## [Directive]
Repeat exactly the lines from the start of the records below through the line that contains "### AI Model Integration Architecture", including both.

--- START ---

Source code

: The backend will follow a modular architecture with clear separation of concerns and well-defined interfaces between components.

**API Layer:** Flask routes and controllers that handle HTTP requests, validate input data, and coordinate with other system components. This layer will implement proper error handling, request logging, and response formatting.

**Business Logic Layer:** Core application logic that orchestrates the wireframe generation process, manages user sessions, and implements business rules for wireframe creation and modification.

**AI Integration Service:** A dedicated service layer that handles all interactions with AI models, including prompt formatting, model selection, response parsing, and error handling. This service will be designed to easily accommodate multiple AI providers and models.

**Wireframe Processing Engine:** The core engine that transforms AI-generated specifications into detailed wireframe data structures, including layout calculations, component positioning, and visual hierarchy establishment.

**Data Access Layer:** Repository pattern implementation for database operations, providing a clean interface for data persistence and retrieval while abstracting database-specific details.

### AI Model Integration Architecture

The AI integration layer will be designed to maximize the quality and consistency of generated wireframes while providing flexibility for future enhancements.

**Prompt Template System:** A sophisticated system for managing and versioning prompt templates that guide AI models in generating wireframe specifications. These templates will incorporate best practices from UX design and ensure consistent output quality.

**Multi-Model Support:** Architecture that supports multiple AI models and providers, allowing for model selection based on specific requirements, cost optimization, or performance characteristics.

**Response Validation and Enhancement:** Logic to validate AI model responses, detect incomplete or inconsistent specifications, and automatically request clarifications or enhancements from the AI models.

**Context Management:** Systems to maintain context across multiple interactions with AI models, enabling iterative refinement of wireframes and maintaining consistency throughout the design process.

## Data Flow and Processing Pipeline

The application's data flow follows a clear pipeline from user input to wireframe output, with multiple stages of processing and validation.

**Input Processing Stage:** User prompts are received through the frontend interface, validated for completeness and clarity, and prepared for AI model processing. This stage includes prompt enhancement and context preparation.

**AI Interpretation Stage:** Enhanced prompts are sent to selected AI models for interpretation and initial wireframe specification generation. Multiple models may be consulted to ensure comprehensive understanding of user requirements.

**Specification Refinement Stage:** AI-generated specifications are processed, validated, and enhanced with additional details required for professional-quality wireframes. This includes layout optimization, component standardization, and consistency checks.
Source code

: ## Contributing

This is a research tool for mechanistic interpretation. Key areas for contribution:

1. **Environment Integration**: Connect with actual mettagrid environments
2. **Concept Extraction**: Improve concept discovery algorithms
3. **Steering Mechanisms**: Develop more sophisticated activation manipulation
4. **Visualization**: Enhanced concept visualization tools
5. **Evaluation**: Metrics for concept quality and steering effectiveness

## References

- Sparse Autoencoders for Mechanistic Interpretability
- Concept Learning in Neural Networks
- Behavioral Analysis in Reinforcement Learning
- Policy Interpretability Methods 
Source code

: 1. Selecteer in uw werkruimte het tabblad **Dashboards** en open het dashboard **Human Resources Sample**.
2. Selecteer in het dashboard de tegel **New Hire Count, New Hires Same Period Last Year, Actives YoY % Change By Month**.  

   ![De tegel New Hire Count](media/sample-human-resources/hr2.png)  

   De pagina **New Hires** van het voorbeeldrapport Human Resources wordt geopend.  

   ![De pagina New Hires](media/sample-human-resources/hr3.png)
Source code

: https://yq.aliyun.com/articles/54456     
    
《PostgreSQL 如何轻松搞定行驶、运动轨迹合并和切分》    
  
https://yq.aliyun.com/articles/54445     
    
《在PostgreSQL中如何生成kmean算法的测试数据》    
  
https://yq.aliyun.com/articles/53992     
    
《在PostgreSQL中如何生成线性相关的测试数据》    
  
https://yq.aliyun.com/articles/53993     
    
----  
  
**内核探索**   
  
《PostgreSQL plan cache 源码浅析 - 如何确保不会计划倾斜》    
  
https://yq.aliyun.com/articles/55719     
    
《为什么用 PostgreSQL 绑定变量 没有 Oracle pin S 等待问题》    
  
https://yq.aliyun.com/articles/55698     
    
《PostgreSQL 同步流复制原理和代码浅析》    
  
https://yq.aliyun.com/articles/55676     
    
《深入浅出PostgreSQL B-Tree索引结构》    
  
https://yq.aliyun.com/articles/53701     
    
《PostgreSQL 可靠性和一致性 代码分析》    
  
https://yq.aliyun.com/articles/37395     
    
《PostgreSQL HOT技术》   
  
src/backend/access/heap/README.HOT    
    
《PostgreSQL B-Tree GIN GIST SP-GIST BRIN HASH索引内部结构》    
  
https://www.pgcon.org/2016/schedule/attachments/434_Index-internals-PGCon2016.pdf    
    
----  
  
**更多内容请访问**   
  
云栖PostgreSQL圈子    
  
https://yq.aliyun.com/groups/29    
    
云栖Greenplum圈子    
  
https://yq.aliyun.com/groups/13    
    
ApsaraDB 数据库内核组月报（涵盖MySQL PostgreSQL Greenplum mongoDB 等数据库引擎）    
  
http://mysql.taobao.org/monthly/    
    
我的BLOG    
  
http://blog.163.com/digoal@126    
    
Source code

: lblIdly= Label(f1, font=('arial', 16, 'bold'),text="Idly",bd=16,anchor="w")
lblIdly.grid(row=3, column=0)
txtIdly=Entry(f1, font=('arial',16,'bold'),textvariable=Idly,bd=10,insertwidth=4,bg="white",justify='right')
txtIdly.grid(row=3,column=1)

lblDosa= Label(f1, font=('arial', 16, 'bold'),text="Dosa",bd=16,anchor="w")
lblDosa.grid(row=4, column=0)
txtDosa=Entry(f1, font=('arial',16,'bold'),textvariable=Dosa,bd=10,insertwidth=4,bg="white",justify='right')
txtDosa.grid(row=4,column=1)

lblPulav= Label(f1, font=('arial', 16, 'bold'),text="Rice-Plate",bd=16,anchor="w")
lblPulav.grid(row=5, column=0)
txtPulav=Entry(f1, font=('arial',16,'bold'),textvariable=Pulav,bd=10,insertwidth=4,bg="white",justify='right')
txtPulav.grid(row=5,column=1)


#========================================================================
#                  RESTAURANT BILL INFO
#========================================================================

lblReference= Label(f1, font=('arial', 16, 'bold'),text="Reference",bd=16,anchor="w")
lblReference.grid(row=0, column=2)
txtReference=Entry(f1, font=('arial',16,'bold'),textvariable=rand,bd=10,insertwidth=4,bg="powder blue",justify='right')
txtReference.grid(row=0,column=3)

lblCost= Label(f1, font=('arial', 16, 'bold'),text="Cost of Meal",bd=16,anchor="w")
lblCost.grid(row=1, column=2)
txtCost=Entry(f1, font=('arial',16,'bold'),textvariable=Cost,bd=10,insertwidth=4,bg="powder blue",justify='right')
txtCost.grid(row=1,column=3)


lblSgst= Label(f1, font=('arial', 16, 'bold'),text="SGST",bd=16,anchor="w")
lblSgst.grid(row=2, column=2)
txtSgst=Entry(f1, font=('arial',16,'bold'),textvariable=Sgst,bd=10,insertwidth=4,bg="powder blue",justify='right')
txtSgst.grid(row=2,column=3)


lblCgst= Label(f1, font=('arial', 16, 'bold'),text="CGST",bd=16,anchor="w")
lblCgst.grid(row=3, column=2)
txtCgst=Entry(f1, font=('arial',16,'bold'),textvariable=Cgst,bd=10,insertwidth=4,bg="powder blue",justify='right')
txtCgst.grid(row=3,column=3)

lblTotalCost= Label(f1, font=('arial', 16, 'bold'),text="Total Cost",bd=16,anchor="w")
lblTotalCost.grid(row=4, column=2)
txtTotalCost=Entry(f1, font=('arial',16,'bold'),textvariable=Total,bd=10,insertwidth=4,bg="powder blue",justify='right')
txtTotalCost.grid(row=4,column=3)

--- END ---

## [Response to the exercise]
Source code

: The backend will follow a modular architecture with clear separation of concerns and well-defined interfaces between components.

**API Layer:** Flask routes and controllers that handle HTTP requests, validate input data, and coordinate with other system components. This layer will implement proper error handling, request logging, and response formatting.

**Business Logic Layer:** Core application logic that orchestrates the wireframe generation process, manages user sessions, and implements business rules for wireframe creation and modification.

**AI Integration Service:** A dedicated service layer that handles all interactions with AI models, including prompt formatting, model selection, response parsing, and error handling. This service will be designed to easily accommodate multiple AI providers and models.

**Wireframe Processing Engine:** The core engine that transforms AI-generated specifications into detailed wireframe data structures, including layout calculations, component positioning, and visual hierarchy establishment.

**Data Access Layer:** Repository pattern implementation for database operations, providing a clean interface for data persistence and retrieval while abstracting database-specific details.

### AI Model Integration Architecture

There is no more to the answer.